=== WORK ITEM ===
Could you find every line in the entries below that holds the word "Ukraine" and copy it?

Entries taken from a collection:
^^^^
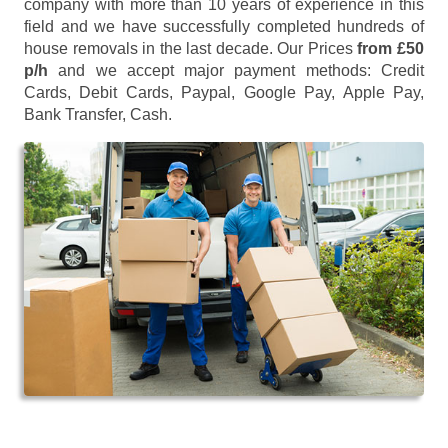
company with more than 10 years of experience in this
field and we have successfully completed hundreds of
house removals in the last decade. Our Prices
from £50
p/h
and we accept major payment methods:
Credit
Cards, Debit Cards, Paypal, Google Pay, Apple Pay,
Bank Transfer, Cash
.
^^^^
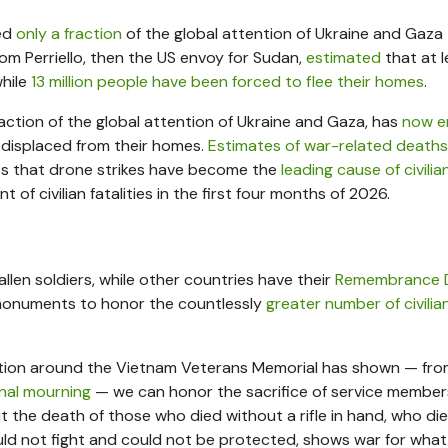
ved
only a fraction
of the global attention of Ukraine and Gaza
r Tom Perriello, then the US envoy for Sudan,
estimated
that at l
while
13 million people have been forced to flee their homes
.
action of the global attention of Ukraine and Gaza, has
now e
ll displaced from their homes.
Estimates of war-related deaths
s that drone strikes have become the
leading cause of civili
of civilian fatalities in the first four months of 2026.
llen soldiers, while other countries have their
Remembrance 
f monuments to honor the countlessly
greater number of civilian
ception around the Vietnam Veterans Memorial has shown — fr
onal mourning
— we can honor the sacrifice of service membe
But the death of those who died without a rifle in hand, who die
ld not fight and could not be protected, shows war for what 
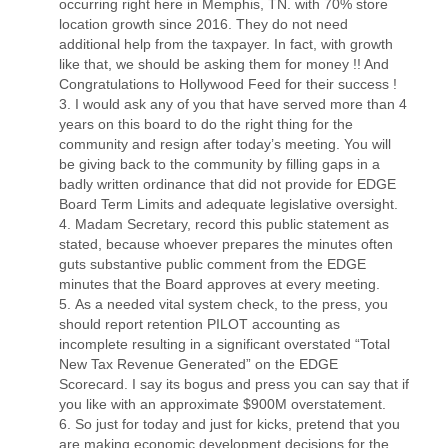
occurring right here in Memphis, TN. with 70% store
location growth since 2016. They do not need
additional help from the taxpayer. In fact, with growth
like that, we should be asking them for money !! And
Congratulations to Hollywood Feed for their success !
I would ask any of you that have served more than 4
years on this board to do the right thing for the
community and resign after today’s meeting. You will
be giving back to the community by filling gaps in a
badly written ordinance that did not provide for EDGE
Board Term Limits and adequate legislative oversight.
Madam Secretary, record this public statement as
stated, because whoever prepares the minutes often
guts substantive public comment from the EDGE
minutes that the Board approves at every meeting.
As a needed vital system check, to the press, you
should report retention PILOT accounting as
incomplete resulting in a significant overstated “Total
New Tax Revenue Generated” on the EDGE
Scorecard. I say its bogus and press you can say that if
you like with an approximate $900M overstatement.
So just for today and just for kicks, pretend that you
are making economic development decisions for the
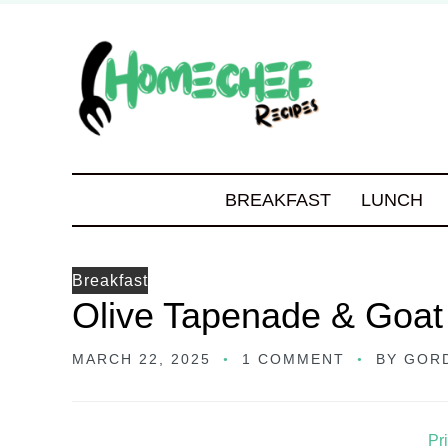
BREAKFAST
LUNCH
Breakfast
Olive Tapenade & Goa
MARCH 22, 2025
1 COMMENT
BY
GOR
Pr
^^^^
=== TASK RESPONSE ===
of the global attention of Ukraine and Gaza
action of the global attention of Ukraine and Gaza, has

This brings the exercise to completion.